What happened that made you decide to leave?
Nothing happened as far as any event with him. By the time I decided to leave the physical abuse hadn’t happened for years, and even the verbal and emotional abuse had been…managed, I suppose. We were “fine.” I was “fine.”
What happened was something else, something I’ve since heard echoed from other women who left. I went out-of-town for a couple of days for a wedding, by myself, and upon arrival took a brief nap at my hotel before exploring the city. Upon awakening, I sat up, then stood up, and as I stood up I heard a voice – literally heard a voice, so clearly that it may as well have been another person standing right beside me – say, “If you don’t leave now, you will spend the rest of your life like this.”
I had thought such things many times before – many times a day – but I had never heard the voice, never literally heard it with such finality and clarity. It was a truth that not only I couldn’t ignore, but that I had to obey. My thoughts and intuition weren’t enough; reason wasn’t enough. I had to hear it.
How did you feel about your abuser and/or your relationship in the days before you left?
Sad. I didn’t doubt my decision, but I knew it would be hard to say goodbye to him. Before I fell into a relationship with an abusive partner, I hadn’t understood how someone could love a person capable of hurting them. I understood that thoroughly by the time I left: I genuinely cared for him, and at the time fully believed I loved him. I felt glad to know that I would soon be leaving – nervous about it too, but mostly glad – but a sense of sadness was what I remember the most.
What three emotions did you most experience in the days closest to leaving Abuse? How did you deal with them?
Sadness. Fear – not fear that he would hurt me, but fear that I wouldn’t be able to stand on my own. Fogginess…that’s not an emotion, but honestly my emotions were so clouded at the time that fogginess best describes how I felt.
I dealt with it by remembering the voice, by remembering the truth. I knew for the first time that I had no other option. I couldn’t “make” it work any more than he could “make” himself stop being abusive – and he had tried, just as I had tried and tried and tried. I dealt with it by remembering the truth, and by knowing it as truth. I also let a couple of dear friends know that I was leaving, and asked them to be my truth when I would doubt it. It turns out I never did doubt it after I had made the decision, but it was helpful to know that there was some accountability there.

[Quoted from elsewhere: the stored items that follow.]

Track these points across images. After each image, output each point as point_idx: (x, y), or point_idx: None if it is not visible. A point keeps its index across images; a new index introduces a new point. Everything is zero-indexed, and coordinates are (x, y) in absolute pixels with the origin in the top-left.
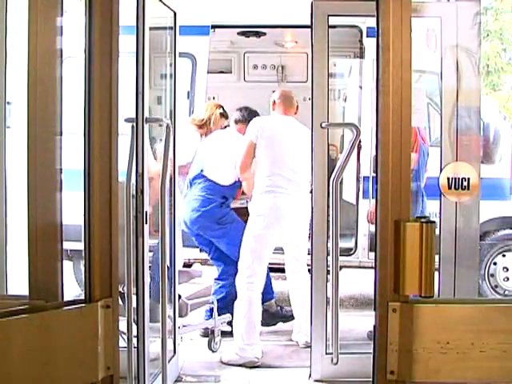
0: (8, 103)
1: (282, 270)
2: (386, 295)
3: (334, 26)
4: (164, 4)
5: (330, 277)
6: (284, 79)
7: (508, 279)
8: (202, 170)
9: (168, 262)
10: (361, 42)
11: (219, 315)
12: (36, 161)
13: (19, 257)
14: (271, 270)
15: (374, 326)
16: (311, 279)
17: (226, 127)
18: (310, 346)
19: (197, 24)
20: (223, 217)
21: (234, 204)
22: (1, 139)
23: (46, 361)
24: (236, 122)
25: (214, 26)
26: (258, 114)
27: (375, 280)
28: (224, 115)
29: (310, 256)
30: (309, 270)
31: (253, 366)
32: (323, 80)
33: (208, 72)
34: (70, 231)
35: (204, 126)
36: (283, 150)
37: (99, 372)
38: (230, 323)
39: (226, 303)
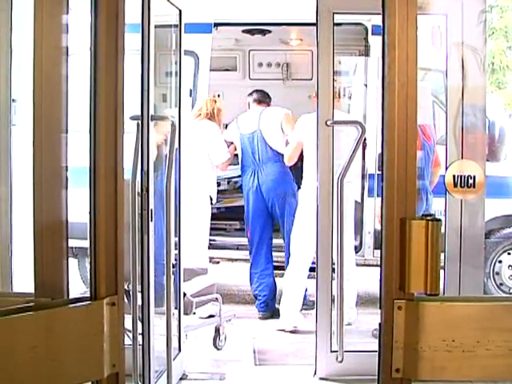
0: (13, 101)
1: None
2: (391, 293)
3: (339, 24)
4: (169, 2)
5: (335, 274)
6: (289, 77)
7: None
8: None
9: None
10: (366, 39)
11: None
12: (41, 158)
13: (25, 254)
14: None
15: (380, 324)
16: (316, 277)
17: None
18: (316, 344)
19: (199, 22)
20: None
21: (229, 203)
22: (6, 137)
23: (51, 358)
24: (259, 101)
25: (218, 24)
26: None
27: (381, 278)
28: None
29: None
30: (313, 269)
31: None
32: (328, 78)
33: (213, 70)
34: (76, 229)
35: (213, 118)
36: None
37: (105, 369)
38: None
39: None
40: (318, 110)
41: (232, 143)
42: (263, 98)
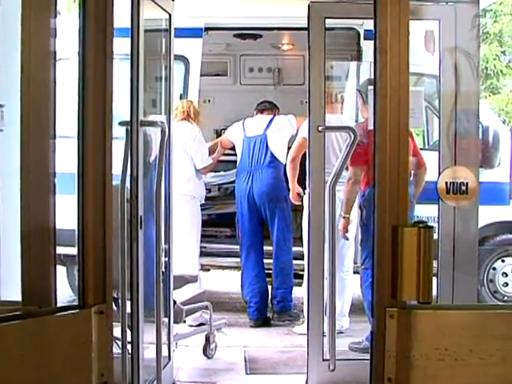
0: (0, 106)
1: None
2: (383, 301)
3: (331, 29)
4: (159, 6)
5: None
6: (280, 82)
7: (507, 285)
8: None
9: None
10: (358, 44)
11: None
12: (29, 164)
13: (12, 262)
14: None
15: (371, 332)
16: (308, 284)
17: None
18: (307, 352)
19: (190, 26)
20: None
21: (220, 210)
22: None
23: (39, 367)
24: (261, 111)
25: (209, 28)
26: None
27: (372, 286)
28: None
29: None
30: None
31: None
32: (320, 83)
33: (203, 75)
34: (64, 236)
35: (190, 118)
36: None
37: (93, 379)
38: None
39: None
40: (309, 116)
41: (218, 146)
42: (264, 107)
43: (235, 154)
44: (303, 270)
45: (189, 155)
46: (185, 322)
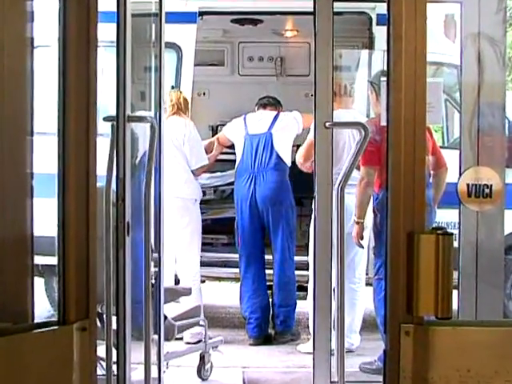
0: None
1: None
2: (397, 316)
3: (339, 13)
4: None
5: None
6: (283, 73)
7: None
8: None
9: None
10: (370, 30)
11: None
12: (3, 164)
13: None
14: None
15: (385, 351)
16: (314, 297)
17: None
18: (313, 374)
19: (182, 10)
20: None
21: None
22: None
23: None
24: (264, 106)
25: (204, 13)
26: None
27: (385, 299)
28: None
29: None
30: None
31: None
32: (327, 74)
33: (197, 64)
34: (42, 244)
35: (182, 112)
36: None
37: None
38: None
39: None
40: (315, 110)
41: (214, 146)
42: (267, 102)
43: (233, 153)
44: (307, 282)
45: (183, 154)
46: (182, 338)
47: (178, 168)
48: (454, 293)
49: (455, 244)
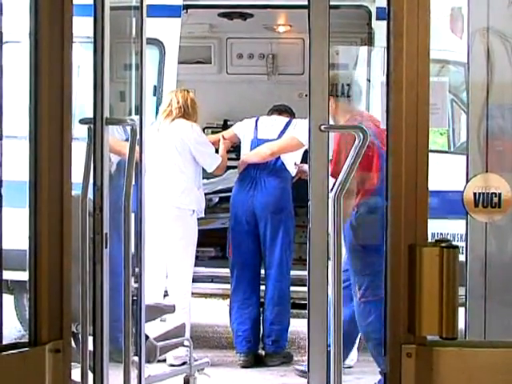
0: None
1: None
2: (398, 336)
3: (336, 7)
4: None
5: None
6: (275, 71)
7: None
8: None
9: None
10: (369, 25)
11: None
12: None
13: None
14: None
15: (385, 374)
16: (308, 313)
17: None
18: None
19: (166, 3)
20: None
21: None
22: None
23: None
24: (279, 112)
25: (189, 6)
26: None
27: (385, 317)
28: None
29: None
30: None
31: None
32: (323, 72)
33: (182, 62)
34: (12, 258)
35: (188, 115)
36: None
37: None
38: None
39: None
40: (309, 112)
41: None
42: (284, 109)
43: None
44: (304, 299)
45: (188, 161)
46: (165, 360)
47: (177, 176)
48: (461, 311)
49: (461, 258)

What planning did you do before you left? Who knew you were leaving besides you?
I was physically safe by the time I left, so I wasn’t worried about him hurting me; that must be first and foremost for anyone who is in a physically abusive situation. Emotionally, my planning wasn’t something I’d necessarily recommend either, but it helped me: I made sure he was emotionally safe.
I waited a couple of weeks until after his birthday because I wanted to protect him from having a birthday of desolation. I made sure I had social plans for the days and nights after I left – and I made sure that the people I made those plans with would understand if I needed to beg off to be alone. The only people who knew were a couple of close friends, and an online community I’d entrusted with my situation.
What were the one or two BEST things you did before you left?
I wrote down why I was leaving in a private journal. I did that so that if I doubted myself I would have concrete evidence – from myself – that I was making the right decision. I didn’t need to reference it then, but I’m glad I have that now so that, years later, I have a record of where I was then, and where I am now.
If there was anything you wish you had not done before you left, what was it?
I wish I had left him as soon as I had made the decision instead of waiting until after his birthday. It was still a form of caretaking. In fact, just now I made a typo: “after MY birthday.” There is a part of me that still confuses his needs with mine, seven years after leaving. And as it turns out, he wasn’t protected emotionally by this at all. It would have been better all around had I not tried to protect him in my time of need.
How long ago did you leave? How do you feel today?
I left seven years ago. Today I feel – my god, how can I even describe it? It’s not that my life today is blissful; it’s good, but perfect it’s not. It’s more that now, that part of my brain that was constantly on guard – always aware of him, his moods, his words, his needs, his timing, his drinking, his tone, him him him – is at rest. I was with him for more than five years, and not after the first time he hurt me two months in was there a day that went by that I didn’t think about leaving him. To have that part of my brain freed up is a form of relief I can’t even articulate – imagine taking a breath for the first time, or drinking water after years of only taking it in pill form. Every single aspect of my life is better. I’m able to live a life, instead of living as an extension of his.
Is there anything else you would like to say?
Thank you for this project. It is crucial.